21      L’OHMI et l’intervenante contestent les arguments de la requérante.

22      Aux termes de l’article 8, paragraphe 1, sous b), du règlement no 207/2009, sur opposition du titulaire d’une marque antérieure, la marque demandée est refusée à l’enregistrement lorsque, en raison de son identité ou de sa similitude avec une marque antérieure et en raison de l’identité ou de la similitude des produits ou des services que les deux marques désignent, il existe un risque de confusion dans l’esprit du public du territoire sur lequel la marque antérieure est protégée. Le risque de confusion comprend le risque d’association avec la marque antérieure.

23      Selon une jurisprudence constante, constitue un risque de confusion le risque que le public puisse croire que les produits ou les services en cause proviennent de la même entreprise ou d’entreprises liées économiquement.

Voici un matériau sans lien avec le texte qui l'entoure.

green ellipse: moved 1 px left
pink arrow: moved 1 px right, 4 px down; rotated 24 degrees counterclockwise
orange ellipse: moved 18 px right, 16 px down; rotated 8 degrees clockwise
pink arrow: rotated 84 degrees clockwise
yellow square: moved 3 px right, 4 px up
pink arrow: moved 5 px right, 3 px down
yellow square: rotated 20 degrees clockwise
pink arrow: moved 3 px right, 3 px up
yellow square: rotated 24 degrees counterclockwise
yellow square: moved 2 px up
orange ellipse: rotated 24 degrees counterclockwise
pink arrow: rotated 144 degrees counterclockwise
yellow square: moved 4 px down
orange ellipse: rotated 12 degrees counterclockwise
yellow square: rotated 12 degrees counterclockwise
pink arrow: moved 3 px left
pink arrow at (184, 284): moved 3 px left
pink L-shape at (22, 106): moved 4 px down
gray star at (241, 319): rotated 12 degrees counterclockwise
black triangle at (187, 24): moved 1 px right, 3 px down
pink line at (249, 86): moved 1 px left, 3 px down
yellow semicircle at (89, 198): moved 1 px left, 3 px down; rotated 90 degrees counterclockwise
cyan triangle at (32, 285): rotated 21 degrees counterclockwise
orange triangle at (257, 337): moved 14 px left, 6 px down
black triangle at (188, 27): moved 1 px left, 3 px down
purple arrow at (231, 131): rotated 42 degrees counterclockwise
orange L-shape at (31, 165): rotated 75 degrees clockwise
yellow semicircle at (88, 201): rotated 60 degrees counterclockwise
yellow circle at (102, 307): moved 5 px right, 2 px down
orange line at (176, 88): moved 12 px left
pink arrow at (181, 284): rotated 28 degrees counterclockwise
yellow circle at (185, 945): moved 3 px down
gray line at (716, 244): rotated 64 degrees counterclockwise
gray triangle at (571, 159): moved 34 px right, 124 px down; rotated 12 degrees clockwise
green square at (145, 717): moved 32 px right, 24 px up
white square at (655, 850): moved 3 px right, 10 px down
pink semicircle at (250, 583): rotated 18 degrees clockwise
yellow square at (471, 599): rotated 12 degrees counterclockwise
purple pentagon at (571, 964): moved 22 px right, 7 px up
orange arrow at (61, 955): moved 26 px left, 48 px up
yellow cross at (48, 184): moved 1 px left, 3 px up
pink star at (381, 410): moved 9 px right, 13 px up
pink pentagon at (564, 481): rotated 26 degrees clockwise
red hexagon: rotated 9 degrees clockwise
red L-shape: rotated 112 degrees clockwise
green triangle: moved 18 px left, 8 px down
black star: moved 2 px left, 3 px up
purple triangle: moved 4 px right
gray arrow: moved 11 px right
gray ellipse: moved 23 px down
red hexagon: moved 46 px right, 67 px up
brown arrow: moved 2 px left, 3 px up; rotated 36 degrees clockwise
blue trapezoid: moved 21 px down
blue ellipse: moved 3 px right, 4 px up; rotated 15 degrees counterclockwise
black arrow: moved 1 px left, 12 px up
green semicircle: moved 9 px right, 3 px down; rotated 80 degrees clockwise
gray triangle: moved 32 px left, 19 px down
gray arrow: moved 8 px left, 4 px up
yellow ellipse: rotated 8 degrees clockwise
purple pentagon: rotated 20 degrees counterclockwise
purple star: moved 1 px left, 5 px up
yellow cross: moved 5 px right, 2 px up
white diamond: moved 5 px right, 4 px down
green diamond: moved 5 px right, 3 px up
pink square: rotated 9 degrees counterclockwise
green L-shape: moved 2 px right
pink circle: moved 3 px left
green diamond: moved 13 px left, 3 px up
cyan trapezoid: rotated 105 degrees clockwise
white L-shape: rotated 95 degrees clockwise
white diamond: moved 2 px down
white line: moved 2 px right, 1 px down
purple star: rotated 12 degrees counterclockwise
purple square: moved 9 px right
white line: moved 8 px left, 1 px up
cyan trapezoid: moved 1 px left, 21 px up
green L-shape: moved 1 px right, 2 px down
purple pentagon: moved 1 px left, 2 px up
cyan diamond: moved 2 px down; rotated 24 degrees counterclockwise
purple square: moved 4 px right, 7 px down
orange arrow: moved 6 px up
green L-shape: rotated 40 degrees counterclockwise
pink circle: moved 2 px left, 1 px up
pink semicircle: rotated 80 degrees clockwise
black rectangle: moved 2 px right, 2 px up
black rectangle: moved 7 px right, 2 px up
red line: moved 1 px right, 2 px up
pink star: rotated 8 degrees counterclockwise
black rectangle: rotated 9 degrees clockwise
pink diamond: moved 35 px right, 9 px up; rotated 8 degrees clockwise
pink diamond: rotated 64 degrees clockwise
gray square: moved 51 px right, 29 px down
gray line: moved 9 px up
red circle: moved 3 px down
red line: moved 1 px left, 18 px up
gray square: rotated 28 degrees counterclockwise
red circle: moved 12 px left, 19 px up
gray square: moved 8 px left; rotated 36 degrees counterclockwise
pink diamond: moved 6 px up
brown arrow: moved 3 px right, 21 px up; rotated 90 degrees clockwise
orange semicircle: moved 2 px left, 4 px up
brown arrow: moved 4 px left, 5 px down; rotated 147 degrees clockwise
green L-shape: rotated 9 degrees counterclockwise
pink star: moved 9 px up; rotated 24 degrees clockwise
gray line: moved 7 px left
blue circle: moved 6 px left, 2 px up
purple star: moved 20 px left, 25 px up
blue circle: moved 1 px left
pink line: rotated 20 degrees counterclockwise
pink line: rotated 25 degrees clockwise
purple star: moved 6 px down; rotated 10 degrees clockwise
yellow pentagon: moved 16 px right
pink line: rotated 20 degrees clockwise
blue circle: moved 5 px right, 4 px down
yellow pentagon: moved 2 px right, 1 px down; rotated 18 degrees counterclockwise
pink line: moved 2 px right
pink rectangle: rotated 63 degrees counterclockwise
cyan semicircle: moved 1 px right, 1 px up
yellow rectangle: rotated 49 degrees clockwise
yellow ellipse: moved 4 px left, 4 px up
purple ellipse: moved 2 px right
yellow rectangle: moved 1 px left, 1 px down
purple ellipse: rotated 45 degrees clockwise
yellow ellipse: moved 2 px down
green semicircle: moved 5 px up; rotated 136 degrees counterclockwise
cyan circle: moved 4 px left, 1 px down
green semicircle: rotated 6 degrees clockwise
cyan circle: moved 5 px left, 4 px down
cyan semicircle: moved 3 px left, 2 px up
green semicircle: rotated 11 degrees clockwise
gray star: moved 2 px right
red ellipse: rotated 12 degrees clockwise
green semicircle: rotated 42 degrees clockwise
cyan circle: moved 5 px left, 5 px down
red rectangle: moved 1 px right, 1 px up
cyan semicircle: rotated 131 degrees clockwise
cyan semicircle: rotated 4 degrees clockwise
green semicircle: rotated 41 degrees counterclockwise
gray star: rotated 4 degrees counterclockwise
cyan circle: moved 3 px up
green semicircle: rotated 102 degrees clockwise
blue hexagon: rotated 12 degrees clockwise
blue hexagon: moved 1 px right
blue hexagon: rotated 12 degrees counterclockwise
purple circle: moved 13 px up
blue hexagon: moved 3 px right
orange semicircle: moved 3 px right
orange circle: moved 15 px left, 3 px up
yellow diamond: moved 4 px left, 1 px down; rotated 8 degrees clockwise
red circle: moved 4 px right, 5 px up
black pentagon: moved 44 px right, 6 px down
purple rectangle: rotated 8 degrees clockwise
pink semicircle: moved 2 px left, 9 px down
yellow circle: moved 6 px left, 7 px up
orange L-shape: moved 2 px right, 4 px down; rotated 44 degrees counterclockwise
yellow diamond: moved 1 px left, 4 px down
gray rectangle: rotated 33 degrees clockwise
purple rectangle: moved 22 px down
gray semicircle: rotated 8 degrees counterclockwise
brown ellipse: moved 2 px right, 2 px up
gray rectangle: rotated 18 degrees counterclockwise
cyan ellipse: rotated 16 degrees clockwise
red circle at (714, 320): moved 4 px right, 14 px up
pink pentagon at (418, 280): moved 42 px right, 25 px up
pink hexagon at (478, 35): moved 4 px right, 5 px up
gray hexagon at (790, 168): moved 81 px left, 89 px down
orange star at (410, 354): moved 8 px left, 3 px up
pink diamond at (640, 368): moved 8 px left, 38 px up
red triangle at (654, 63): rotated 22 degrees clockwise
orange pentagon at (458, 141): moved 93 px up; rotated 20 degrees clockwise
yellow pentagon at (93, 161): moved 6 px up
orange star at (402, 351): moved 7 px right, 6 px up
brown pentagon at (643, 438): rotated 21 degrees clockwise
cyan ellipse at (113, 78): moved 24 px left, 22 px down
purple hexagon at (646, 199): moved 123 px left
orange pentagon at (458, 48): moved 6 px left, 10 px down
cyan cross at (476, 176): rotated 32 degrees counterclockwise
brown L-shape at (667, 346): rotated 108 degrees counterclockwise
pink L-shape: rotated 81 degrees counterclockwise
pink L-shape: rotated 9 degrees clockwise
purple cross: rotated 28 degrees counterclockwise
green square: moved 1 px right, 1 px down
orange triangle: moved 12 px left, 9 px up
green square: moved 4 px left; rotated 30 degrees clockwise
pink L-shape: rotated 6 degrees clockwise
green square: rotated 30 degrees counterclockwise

Selon cette même jurisprudence, le risque de confusion doit être apprécié globalement, selon la perception que le public pertinent a des signes et des produits ou des services en cause, et en tenant compte de tous les facteurs pertinents en l’espèce, notamment de l’interdépendance de la similitude des signes et de celle des produits ou des services désignés [voir arrêt du Tribunal du 9 juillet 2003, Laboratorios RTB/OHMI – Giorgio Beverly Hills (GIORGIO BEVERLY HILLS), T‑162/01, Rec. p. II‑2821, points 30 à 33, et la jurisprudence citée].

24      Aux fins de l’application de l’article 8, paragraphe 1, sous b), du règlement no 207/2009, un risque de confusion présuppose à la fois une identité ou une similitude des marques en conflit et une identité ou une similitude des produits ou des services qu’elles désignent. Il s’agit là de conditions cumulatives [voir arrêt du Tribunal du 22 janvier 2009, Commercy/OHMI – easyGroup IP Licensing (easyHotel), T‑316/07, Rec. p. II‑43, point 42, et la jurisprudence citée].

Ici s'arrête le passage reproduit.